Ann Hood is the author of nine novels, including Somewhere off the Coast of Maine, The Knitting Circle, and most recently, The Red Thread. She has also written two memoirs, Do Not Go Gentle: My Search for Miracles, and Comfort: A Journey Through Grief, which was a New York Times Editors' Choice and one of Entertainment Weekly's Top Ten Nonfiction Books of 2008. Her essays and short stories have appeared in The New York Times; Paris Review; The Washington Post; O; Glimmertrain; and Tin House. She is also the author of The Treasure Chest, a forthcoming eight-book series for children featuring 12-year-old twins, Felix and Maisie, who travel in time to meet iconic American figures from centuries past. The winner of two Pushcart Prizes, the Paul Bowles Prize for Short Fiction, and a Best American Spiritual Writing Award, she lives in Providence, Rhode Island. The Knitting Circle will soon be an HBO movie starring Katherine Heigl.
Andre Dubus III is the author of five books: The Cage Keeper and Other Stories, Bluesman, and The New York Times bestsellers, House of Sand and Fog, The Garden of Last Days, and his memoir, Townie, a #4 New York Times bestseller and a New York Times "Editors' Choice". It is named on many "Top Non-fiction Books of 2011" lists, including The New York Times, Publishers Weekly, The Library journal, Kirkus Reviews, and Esquire magazine. His work has been included in The Best American Essays of 1994 and The Best Spiritual Writing of 1999. He has been awarded a Guggenheim Fellowship, The National Magazine Award for fiction, The Pushcart Prize, and was a Finalist for the National Book Award, the Rome Prize Fellowship from the American Academy of Arts and Letters, and is a 2012 recipient of an Arts and Letters Award in Literature from the American Academy of Arts and Letters.

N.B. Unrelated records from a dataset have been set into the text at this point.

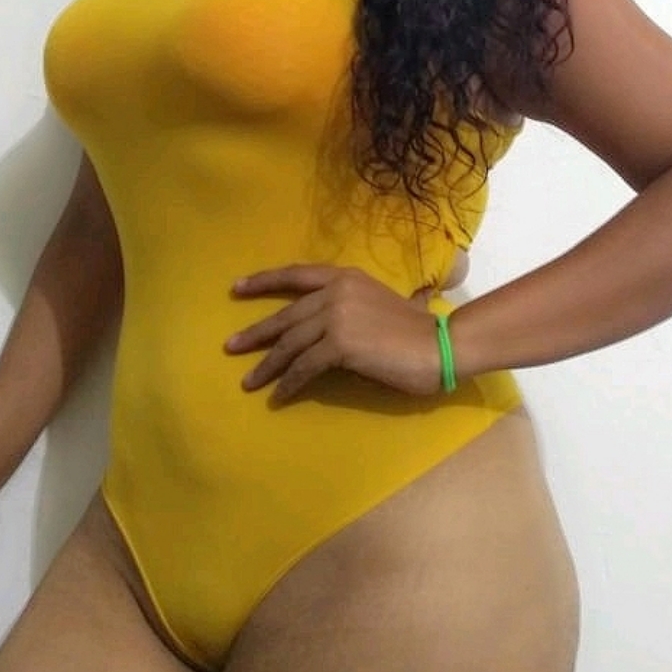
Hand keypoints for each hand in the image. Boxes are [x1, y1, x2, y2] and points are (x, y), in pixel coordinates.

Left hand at [225, 262, 447, 401]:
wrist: (441, 346)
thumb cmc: (415, 331)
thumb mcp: (374, 304)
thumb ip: (347, 307)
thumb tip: (321, 328)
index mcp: (345, 276)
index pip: (295, 275)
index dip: (263, 281)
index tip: (236, 288)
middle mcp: (336, 291)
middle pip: (285, 315)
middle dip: (256, 334)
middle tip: (231, 347)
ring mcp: (336, 316)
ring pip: (290, 344)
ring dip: (267, 366)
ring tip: (249, 382)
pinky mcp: (340, 344)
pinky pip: (304, 367)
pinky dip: (289, 383)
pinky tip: (279, 396)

Laura Lippman was a reporter for 20 years, including twelve years at The Baltimore Sun. Her Tess Monaghan books (By A Spider's Thread; The Last Place; The Sugar House; Baltimore Blues; Charm City; Butchers Hill; No Good Deeds; and In Big Trouble) have won every major mystery prize including the Edgar, Shamus, Agatha, Anthony, and Nero Wolfe awards, and her novel, In a Strange City, was named a New York Times Notable Book of the Year. She is also the author of five previous stand-alone novels: To the Power of Three; Every Secret Thing; What the Dead Know (also the winner of the Quill Award for Best Mystery); Life Sentences; and I'd Know You Anywhere—the last three were also New York Times bestsellers. In 2008 Ms. Lippman's award-winning short stories were anthologized for the first time in one volume, along with an original novella, Hardly Knew Her. Fall 2008 also marked Ms. Lippman's serialization in The New York Times Magazine with The Girl in the Green Raincoat—a continuation of her P.I. character Tess Monaghan. Her most recent stand-alone novel, And When She Was Good, was published in August 2012. A recipient of the first Mayor's Prize for Literary Excellence and the 2003 Maryland Author Award, she and her husband, David Simon, divide their time between Baltimore and New Orleans.